Most WordPress sites run on Linux servers, and CentOS has long been a common choice because of its stability. That stability usually also means the distribution ships with an older but well-tested kernel.
For many servers that default kernel is perfectly fine. In some cases, though, you may want a newer kernel for features such as BBR, newer drivers, newer KVM support, or other low-level improvements.
On CentOS 7, the usual approach is to enable the ELRepo repository and then install the latest kernel package from there.
Upgrade the kernel in CentOS 7 to the latest version
The default CentOS 7 repositories do not provide the newest Linux kernel, so the first step is to install and enable ELRepo.

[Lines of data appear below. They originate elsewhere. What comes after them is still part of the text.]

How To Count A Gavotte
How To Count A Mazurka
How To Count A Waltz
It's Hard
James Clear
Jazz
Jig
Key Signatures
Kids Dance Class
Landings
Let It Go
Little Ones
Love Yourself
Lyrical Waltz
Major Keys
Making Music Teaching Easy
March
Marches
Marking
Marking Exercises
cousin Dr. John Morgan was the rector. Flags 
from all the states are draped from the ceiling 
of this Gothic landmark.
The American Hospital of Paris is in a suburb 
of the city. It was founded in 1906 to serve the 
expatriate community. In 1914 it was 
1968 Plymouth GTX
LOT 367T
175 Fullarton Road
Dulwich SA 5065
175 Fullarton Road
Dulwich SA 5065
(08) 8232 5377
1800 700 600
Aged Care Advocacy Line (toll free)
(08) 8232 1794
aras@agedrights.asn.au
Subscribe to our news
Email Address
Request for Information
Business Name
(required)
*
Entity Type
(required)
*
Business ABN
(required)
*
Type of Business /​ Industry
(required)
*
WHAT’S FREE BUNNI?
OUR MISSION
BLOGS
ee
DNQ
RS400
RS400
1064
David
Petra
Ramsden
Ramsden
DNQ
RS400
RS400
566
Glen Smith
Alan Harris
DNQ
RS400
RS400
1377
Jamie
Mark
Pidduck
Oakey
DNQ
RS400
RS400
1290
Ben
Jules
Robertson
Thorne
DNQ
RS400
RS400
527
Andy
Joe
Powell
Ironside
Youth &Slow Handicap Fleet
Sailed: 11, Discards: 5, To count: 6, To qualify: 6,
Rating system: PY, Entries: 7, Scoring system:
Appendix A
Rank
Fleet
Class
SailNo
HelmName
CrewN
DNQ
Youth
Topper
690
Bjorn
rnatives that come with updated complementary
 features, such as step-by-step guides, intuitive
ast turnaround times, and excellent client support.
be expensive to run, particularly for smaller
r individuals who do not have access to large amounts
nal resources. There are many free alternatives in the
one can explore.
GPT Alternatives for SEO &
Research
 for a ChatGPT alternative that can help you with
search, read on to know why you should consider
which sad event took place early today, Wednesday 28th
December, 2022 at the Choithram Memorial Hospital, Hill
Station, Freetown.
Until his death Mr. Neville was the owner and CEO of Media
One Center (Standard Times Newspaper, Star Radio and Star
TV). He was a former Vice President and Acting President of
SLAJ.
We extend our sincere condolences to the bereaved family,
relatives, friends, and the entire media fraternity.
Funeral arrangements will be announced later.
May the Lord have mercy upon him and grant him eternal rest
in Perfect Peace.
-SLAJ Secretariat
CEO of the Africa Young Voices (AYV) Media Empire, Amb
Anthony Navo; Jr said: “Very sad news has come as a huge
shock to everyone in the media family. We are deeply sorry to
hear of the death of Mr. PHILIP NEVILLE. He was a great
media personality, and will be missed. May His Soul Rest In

# rpm --import https://www.elrepo.org/RPM-GPG-KEY-elrepo.org
# rpm -Uvh http://www.elrepo.org/elrepo-release-7.0-2.el7.elrepo.noarch.rpm
After the repository is enabled, list the available kernel packages:
# yum --disablerepo="*" --enablerepo="elrepo-kernel" list available
Once you confirm that the newer kernel is available, install it:
# yum --enablerepo=elrepo-kernel install kernel-ml
Set GRUB to boot the newest kernel by default
After installation, the server must be rebooted before the new kernel can be used. To avoid choosing it manually on every reboot, set it as the default boot entry.
Use the following command to make the first GRUB entry the default boot option:
grub2-set-default 0
Then confirm that the setting was saved correctly:
grub2-editenv list
Finally, rebuild the GRUB configuration file:
grub2-mkconfig -o /boot/grub2/grub.cfg
Reboot the server and verify which kernel is now running:
uname -sr
If the output shows the newer kernel you installed in the first step, the change worked.
A newer kernel can bring real benefits such as BBR support, newer hardware support, and newer virtualization features. Still, if you do not specifically need those improvements, the distribution’s default kernel is usually the safer choice on production servers.